Before each of her previous three elections to this office, she sought and received the North Dakota Republican Party's endorsement. She sought it again this year, but was denied it by the convention's delegates by a wide margin.

They instead chose home schooling advocate James Bartlett, who has campaigned on bringing the 10 commandments and other Christian tenets to our state's public schools.

On this episode of Plain Talk, Baesler told my co-host Chad Oban and I about her experiences at the state convention, Bartlett's push for more religion in schools, and why voters should give her a fourth term in office.

"I have not heard in 12 years that families are asking us for more Christianity," she said.

She added that she sought the NDGOP's endorsement knowing full well "things had shifted quite a bit in the Republican party" toward a new sort of populism. She said that whether or not to seek the endorsement at the convention was "weighing" on her mind. "I decided in the end I was going," she said. "I needed to make my case."
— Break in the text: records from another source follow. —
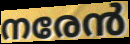
നരേൻ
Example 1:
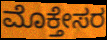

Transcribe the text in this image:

ಮೊಕ್ತೇಸರ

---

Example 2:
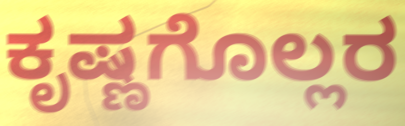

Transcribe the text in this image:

ಕೃಷ್ಣಗೊಲ್ಲರ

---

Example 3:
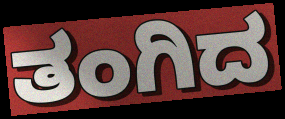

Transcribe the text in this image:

ತಂಗಿದ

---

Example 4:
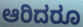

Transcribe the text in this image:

ಆರಿದರೂ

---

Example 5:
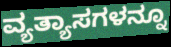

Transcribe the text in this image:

ವ್ಯತ್ಯಾಸಗಳನ್ನೂ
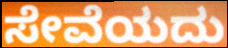
ಸೇವೆಯದು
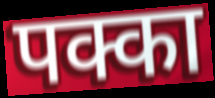
पक्का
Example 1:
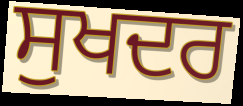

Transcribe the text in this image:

ਸੁਖਦਰ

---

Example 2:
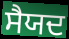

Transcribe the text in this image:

ਸੈਯਦ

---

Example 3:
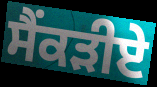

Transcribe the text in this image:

ਸੈਂਕੜੀਏ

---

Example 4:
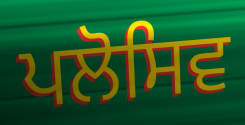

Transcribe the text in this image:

ਪਲੋਸਿਵ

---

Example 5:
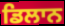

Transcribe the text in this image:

ਡਿਲਾਨ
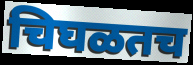
चिघळतच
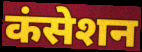
कंसेशन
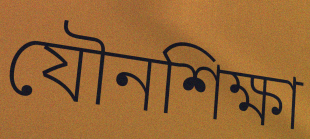
যৌনশিক্ষা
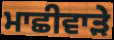
ਮਾਛੀਵਾੜੇ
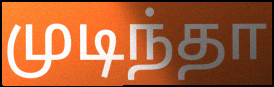
முடிந்தா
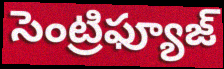
సెంట్రిఫ్యూజ్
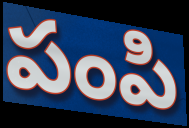
పంపి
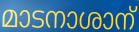
മാടനാശാന്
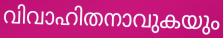
വിവാഹിതനാവുകയും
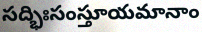
సద్భిఃసంస్తూయమానాం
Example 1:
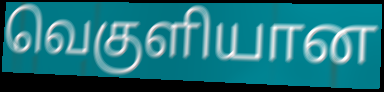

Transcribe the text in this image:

வெகுளியான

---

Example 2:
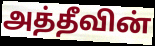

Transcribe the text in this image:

அத்தீவின்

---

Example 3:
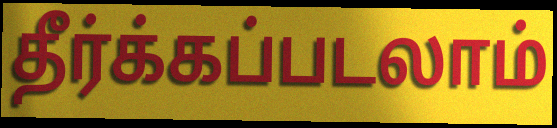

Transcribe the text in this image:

தீர்க்கப்படலாம்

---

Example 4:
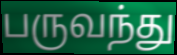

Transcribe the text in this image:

பருவந்து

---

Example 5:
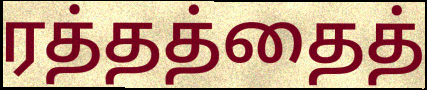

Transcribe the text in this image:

ரத்தத்தைத்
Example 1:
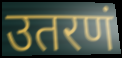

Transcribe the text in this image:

उतरणं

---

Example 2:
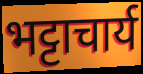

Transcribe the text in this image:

भट्टाचार्य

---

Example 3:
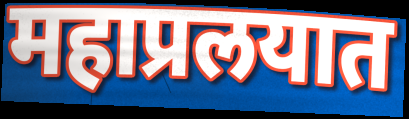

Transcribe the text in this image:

महाप्रलयात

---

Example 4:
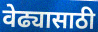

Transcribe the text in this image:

वेढ्यासाठी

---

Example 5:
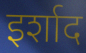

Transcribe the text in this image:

इर्शाद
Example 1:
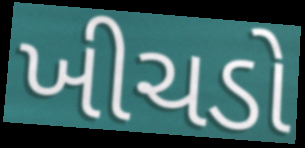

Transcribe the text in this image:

ખીચડો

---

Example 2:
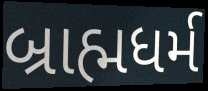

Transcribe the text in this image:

બ્રાહ્મધર્મ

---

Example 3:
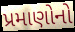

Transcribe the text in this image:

પ્રમાણોનો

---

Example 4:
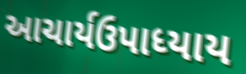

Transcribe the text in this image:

આચાર્યઉપાધ્યાય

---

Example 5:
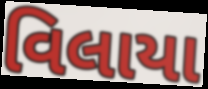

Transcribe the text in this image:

વિલાયા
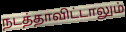
நடத்தாவிட்டாலும்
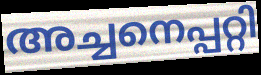
അച്ചനെപ്പറ്റി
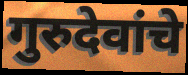
गुरुदेवांचे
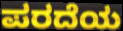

Also on this episode, we discuss the politics around North Dakota's five-way Republican U.S. House primary that now features a traditional Republican in Public Service Commisisoner Julie Fedorchak, a populist Republican in former state lawmaker Rick Becker, former Miss America Cara Mund who campaigned against a Republican House incumbent as an independent last cycle, and two newcomer candidates, Alex Balazs and Sharlet Mohr.